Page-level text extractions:
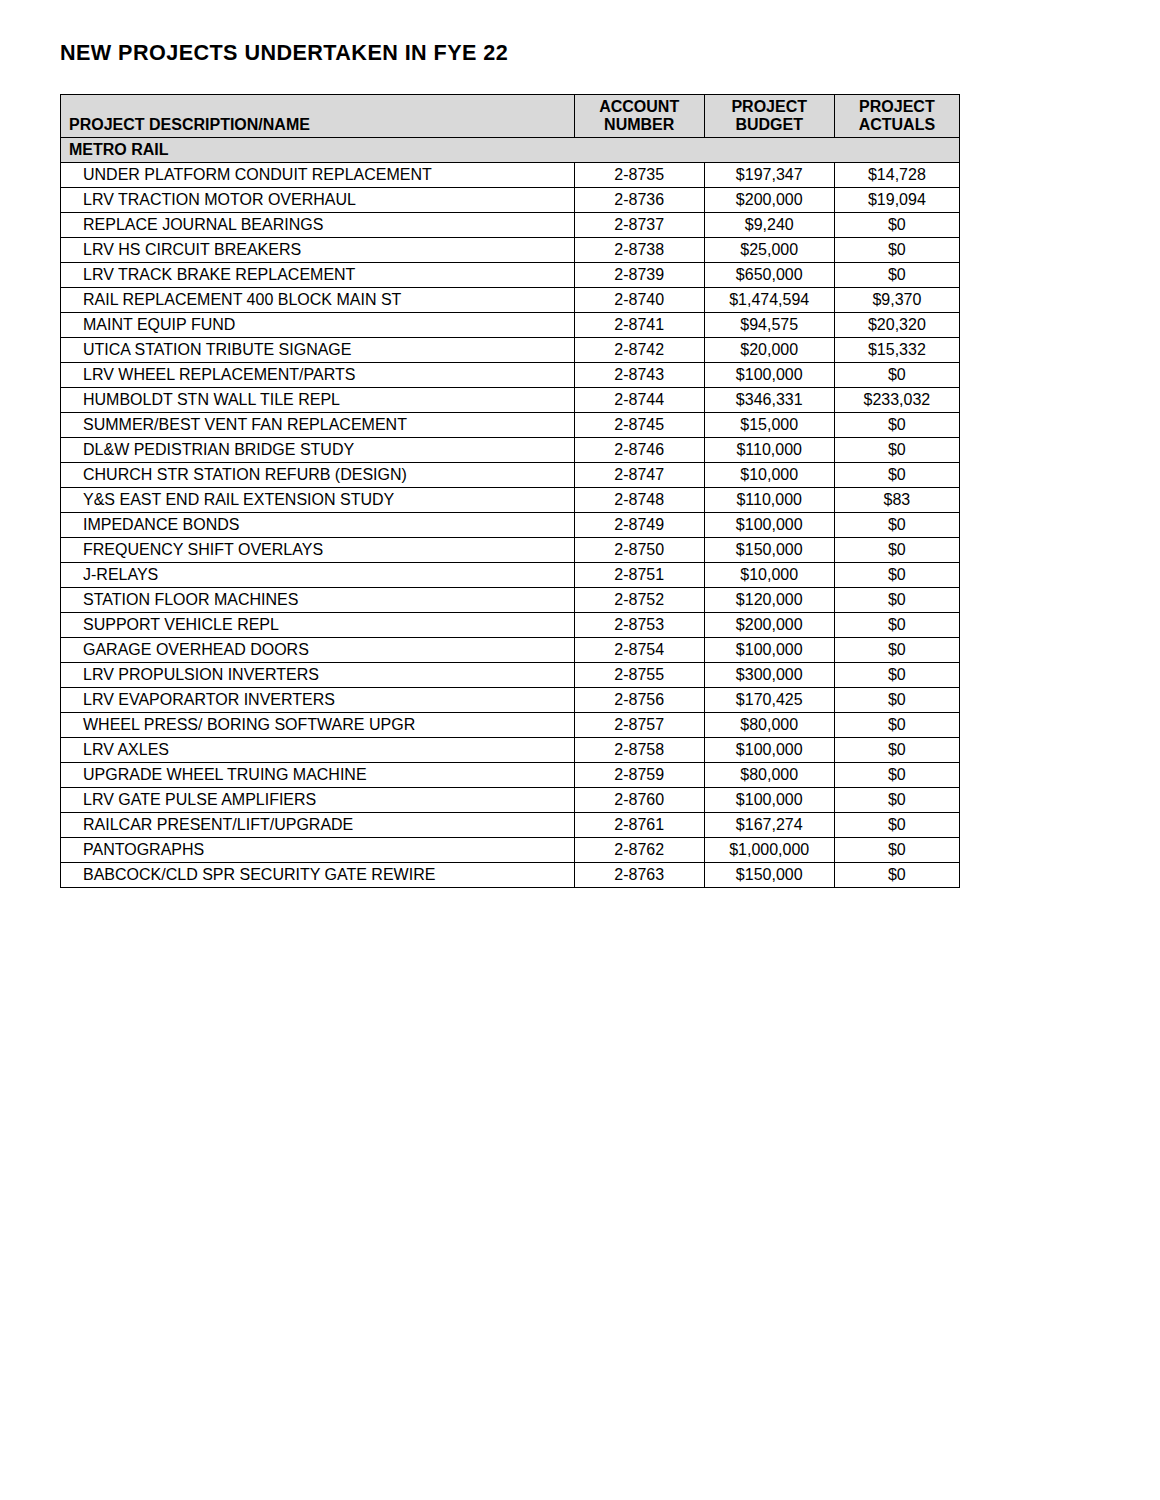NEW PROJECTS UNDERTAKEN IN FYE 22
| PROJECT DESCRIPTION/NAME | ACCOUNT NUMBER | PROJECT BUDGET | PROJECT ACTUALS |
| --- | --- | --- | --- |
| METRO RAIL |
| UNDER PLATFORM CONDUIT REPLACEMENT | 2-8735 | $197,347 | $14,728 |
| LRV TRACTION MOTOR OVERHAUL | 2-8736 | $200,000 | $19,094 |
| REPLACE JOURNAL BEARINGS | 2-8737 | $9,240 | $0 |
| LRV HS CIRCUIT BREAKERS | 2-8738 | $25,000 | $0 |
| LRV TRACK BRAKE REPLACEMENT | 2-8739 | $650,000 | $0 |
| RAIL REPLACEMENT 400 BLOCK MAIN ST | 2-8740 | $1,474,594 | $9,370 |
| MAINT EQUIP FUND | 2-8741 | $94,575 | $20,320 |
| UTICA STATION TRIBUTE SIGNAGE | 2-8742 | $20,000 | $15,332 |
| LRV WHEEL REPLACEMENT/PARTS | 2-8743 | $100,000 | $0 |
| HUMBOLDT STN WALL TILE REPL | 2-8744 | $346,331 | $233,032 |
| SUMMER/BEST VENT FAN REPLACEMENT | 2-8745 | $15,000 | $0 |
| DL&W PEDISTRIAN BRIDGE STUDY | 2-8746 | $110,000 | $0 |
| CHURCH STR STATION REFURB (DESIGN) | 2-8747 | $10,000 | $0 |
| Y&S EAST END RAIL EXTENSION STUDY | 2-8748 | $110,000 | $83 |
| IMPEDANCE BONDS | 2-8749 | $100,000 | $0 |
| FREQUENCY SHIFT OVERLAYS | 2-8750 | $150,000 | $0 |
| J-RELAYS | 2-8751 | $10,000 | $0 |
| STATION FLOOR MACHINES | 2-8752 | $120,000 | $0 |
| SUPPORT VEHICLE REPL | 2-8753 | $200,000 | $0 |
| GARAGE OVERHEAD DOORS | 2-8754 | $100,000 | $0 |
| LRV PROPULSION INVERTERS | 2-8755 | $300,000 | $0 |
| LRV EVAPORARTOR INVERTERS | 2-8756 | $170,425 | $0 |
| WHEEL PRESS/ BORING SOFTWARE UPGR | 2-8757 | $80,000 | $0 |
| LRV AXLES | 2-8758 | $100,000 | $0 |
| UPGRADE WHEEL TRUING MACHINE | 2-8759 | $80,000 | $0 |
| LRV GATE PULSE AMPLIFIERS | 2-8760 | $100,000 | $0 |
| RAILCAR PRESENT/LIFT/UPGRADE | 2-8761 | $167,274 | $0 |
| PANTOGRAPHS | 2-8762 | $1,000,000 | $0 |
| BABCOCK/CLD SPR SECURITY GATE REWIRE | 2-8763 | $150,000 | $0 |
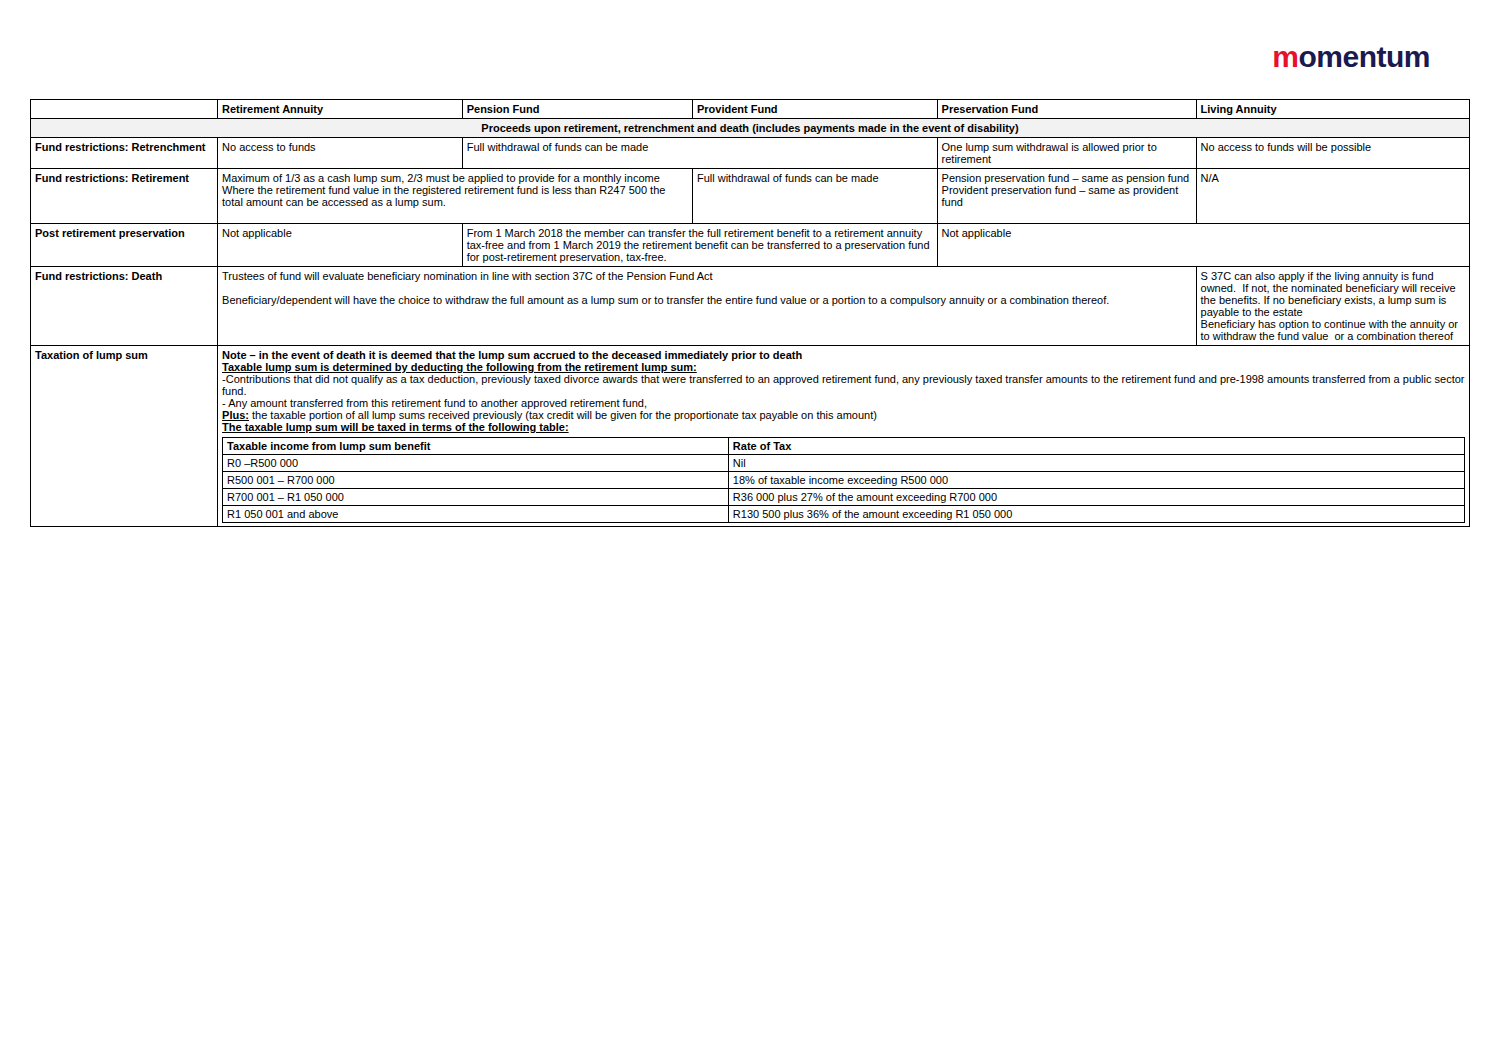momentum
| | Retirement Annuity | Pension Fund | Provident Fund | Preservation Fund | Living Annuity |
| --- | --- | --- | --- | --- | --- |
| Proceeds upon retirement, retrenchment and death (includes payments made in the event of disability) |
| Fund restrictions: Retrenchment | No access to funds | Full withdrawal of funds can be made | One lump sum withdrawal is allowed prior to retirement | No access to funds will be possible |
| Fund restrictions: Retirement | Maximum of 1/3 as a cash lump sum, 2/3 must be applied to provide for a monthly income Where the retirement fund value in the registered retirement fund is less than R247 500 the total amount can be accessed as a lump sum. | Full withdrawal of funds can be made | Pension preservation fund – same as pension fund Provident preservation fund – same as provident fund | N/A |
| Post retirement preservation | Not applicable | From 1 March 2018 the member can transfer the full retirement benefit to a retirement annuity tax-free and from 1 March 2019 the retirement benefit can be transferred to a preservation fund for post-retirement preservation, tax-free. | Not applicable |
| Fund restrictions: Death | Trustees of fund will evaluate beneficiary nomination in line with section 37C of the Pension Fund Act Beneficiary/dependent will have the choice to withdraw the full amount as a lump sum or to transfer the entire fund value or a portion to a compulsory annuity or a combination thereof. | S 37C can also apply if the living annuity is fund owned. If not, the nominated beneficiary will receive the benefits. If no beneficiary exists, a lump sum is payable to the estate Beneficiary has option to continue with the annuity or to withdraw the fund value or a combination thereof |
| Taxation of lump sum | Note – in the event of death it is deemed that the lump sum accrued to the deceased immediately prior to death Taxable lump sum is determined by deducting the following from the retirement lump sum: -Contributions that did not qualify as a tax deduction, previously taxed divorce awards that were transferred to an approved retirement fund, any previously taxed transfer amounts to the retirement fund and pre-1998 amounts transferred from a public sector fund. - Any amount transferred from this retirement fund to another approved retirement fund, Plus: the taxable portion of all lump sums received previously (tax credit will be given for the proportionate tax payable on this amount) The taxable lump sum will be taxed in terms of the following table: / Taxable income from lump sum benefit / Rate of Tax / / --- / --- / / R0 –R500 000 / Nil / / R500 001 – R700 000 / 18% of taxable income exceeding R500 000 / / R700 001 – R1 050 000 / R36 000 plus 27% of the amount exceeding R700 000 / / R1 050 001 and above / R130 500 plus 36% of the amount exceeding R1 050 000 / |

> _ABOUT THIS TASK_: Give back the records above exactly, limited to the lines between the one holding "2-8735 | $197,347 | $14,728 |" and the one holding "2-8738 | $25,000 | $0 |", inclusive.

> _RESULT FOR THIS EXERCISE_:
| UNDER PLATFORM CONDUIT REPLACEMENT | 2-8735 | $197,347 | $14,728 |
| LRV TRACTION MOTOR OVERHAUL | 2-8736 | $200,000 | $19,094 |
| REPLACE JOURNAL BEARINGS | 2-8737 | $9,240 | $0 |
| LRV HS CIRCUIT BREAKERS | 2-8738 | $25,000 | $0 |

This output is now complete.